##### MATERIAL FOR THE TASK
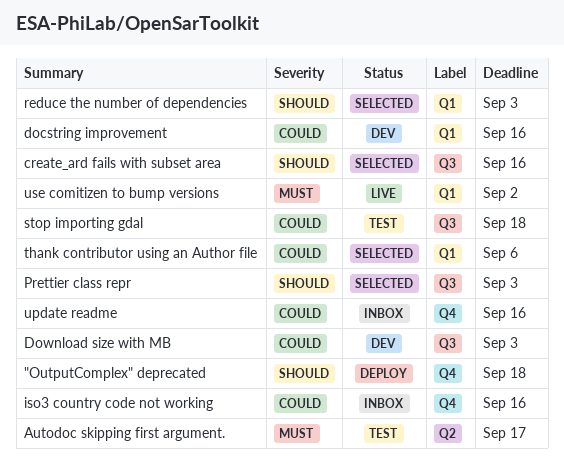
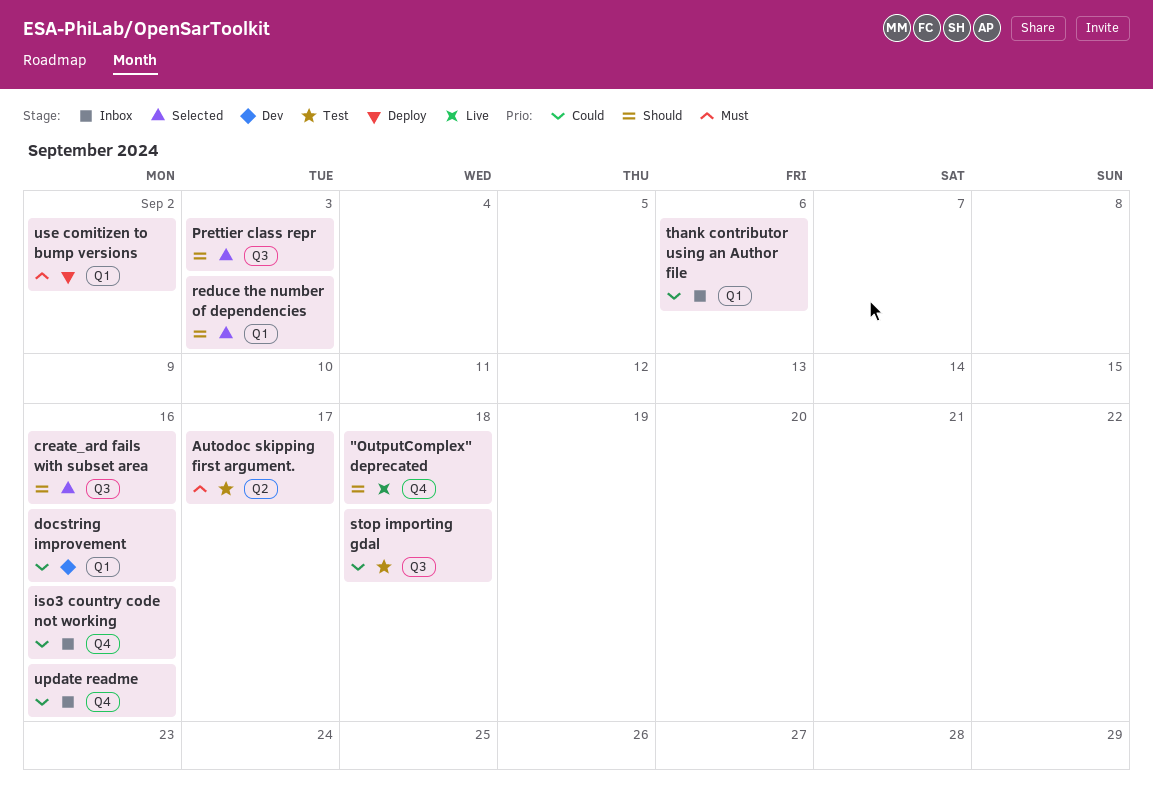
"OutputComplex" deprecated, status: Deploy -> Live
Download size with MB: present -> none
thank contributor using an Author file, status: Selected -> Inbox
use comitizen to bump versions, status: Live -> Deploy

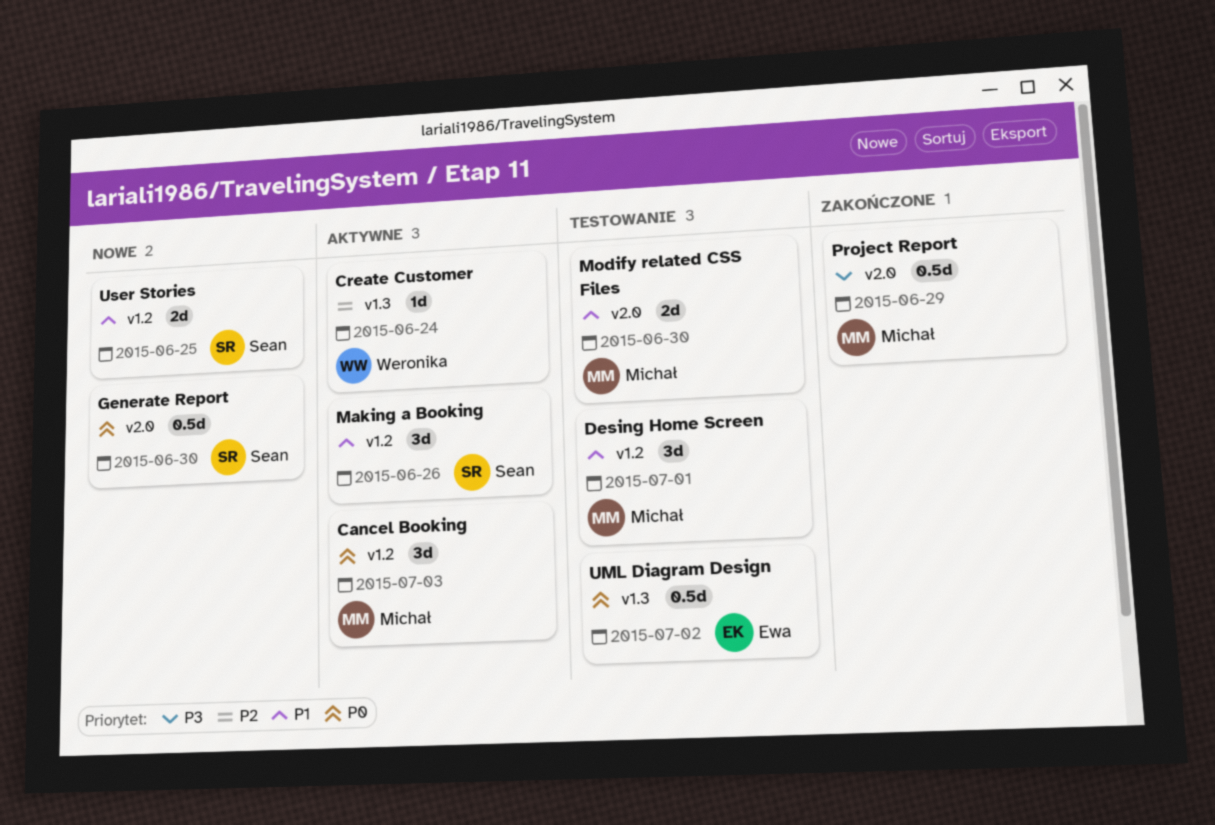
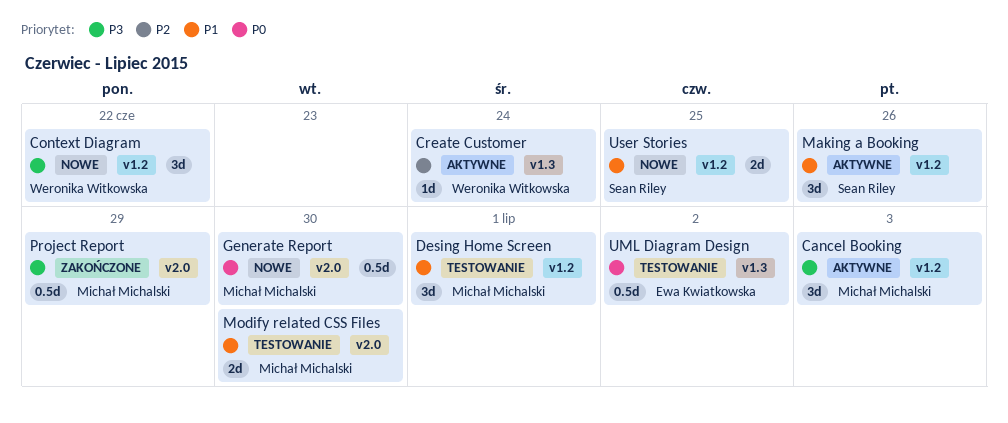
Cancel Booking, priority: P0 -> P3
Context Diagram: none -> present
Generate Report, owner: Sean Riley -> Michał Michalski

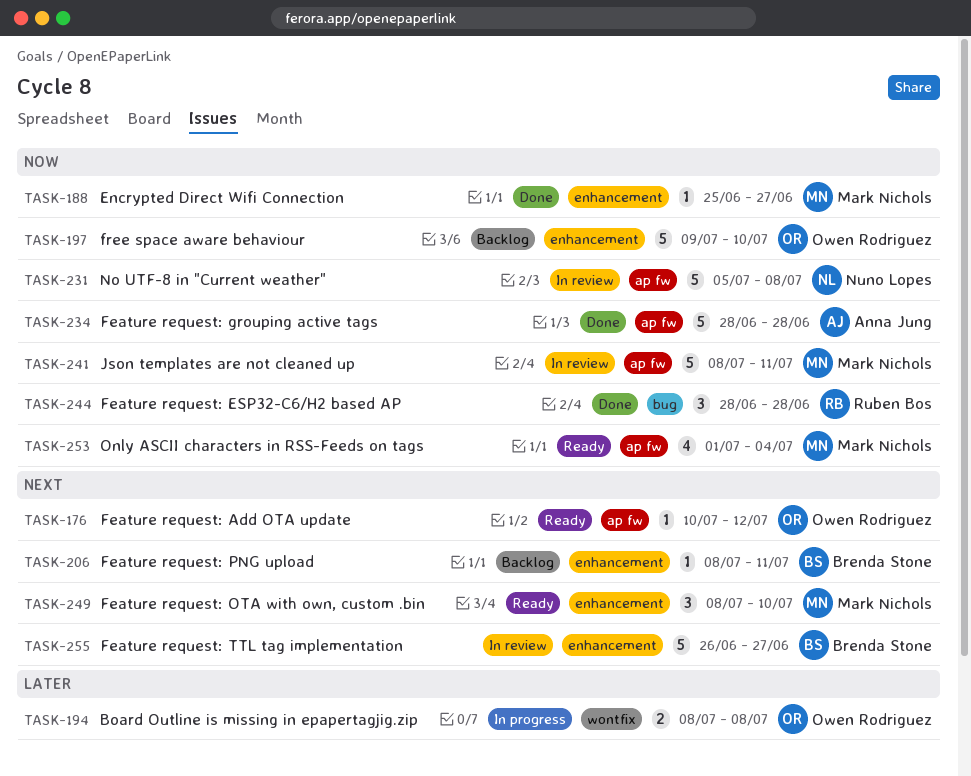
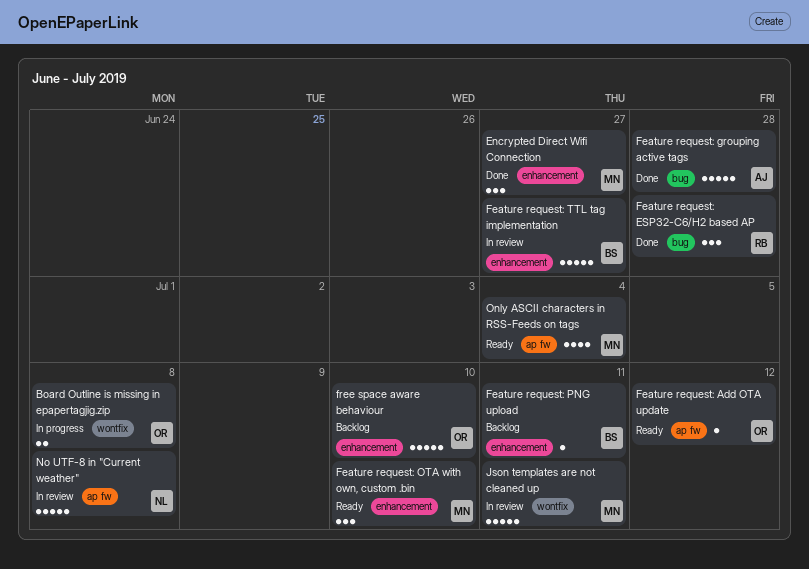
Encrypted Direct Wifi Connection, estimate: 1 -> 3
Feature request: grouping active tags, label: ap fw -> bug
Json templates are not cleaned up, label: ap fw -> wontfix

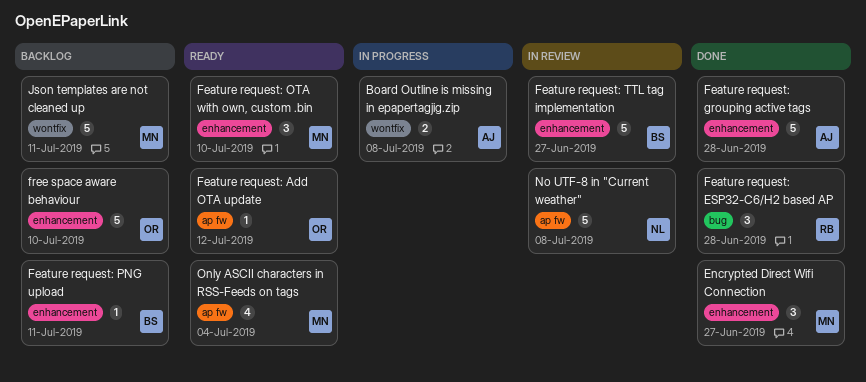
Board Outline is missing in epapertagjig.zip, owner: OR -> AJ
Feature request: grouping active tags, label: bug -> enhancement
Json templates are not cleaned up, status: In review -> Backlog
##########
■ **PROBLEM TO SOLVE**
Transcribe the material above in full. No picture is to be copied.

■ **ANSWER SPACE**
"OutputComplex" deprecated, status: Deploy -> Live
Download size with MB: present -> none
thank contributor using an Author file, status: Selected -> Inbox
use comitizen to bump versions, status: Live -> Deploy

Cancel Booking, priority: P0 -> P3
Context Diagram: none -> present
Generate Report, owner: Sean Riley -> Michał Michalski

Encrypted Direct Wifi Connection, estimate: 1 -> 3
Feature request: grouping active tags, label: ap fw -> bug
Json templates are not cleaned up, label: ap fw -> wontfix

Board Outline is missing in epapertagjig.zip, owner: OR -> AJ
Feature request: grouping active tags, label: bug -> enhancement
Json templates are not cleaned up, status: In review -> Backlog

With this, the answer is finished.